**Records excerpted from a collection:**
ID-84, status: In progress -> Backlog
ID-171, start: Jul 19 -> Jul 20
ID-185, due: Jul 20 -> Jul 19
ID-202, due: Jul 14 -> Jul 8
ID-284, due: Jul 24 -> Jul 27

...

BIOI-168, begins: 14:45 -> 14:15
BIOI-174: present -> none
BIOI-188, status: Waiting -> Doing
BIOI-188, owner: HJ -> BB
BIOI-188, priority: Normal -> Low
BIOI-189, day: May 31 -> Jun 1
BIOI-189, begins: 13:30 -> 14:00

**Exercise directions:**
Every line above from the line with "ID-84, status: In progress -> Backlog" to the line with "ID-284, due: Jul 24 -> Jul 27", inclusive, must be returned exactly; no other line belongs in the reply.

**Finished task:**
ID-84, status: In progress -> Backlog
ID-171, start: Jul 19 -> Jul 20
ID-185, due: Jul 20 -> Jul 19
ID-202, due: Jul 14 -> Jul 8
ID-284, due: Jul 24 -> Jul 27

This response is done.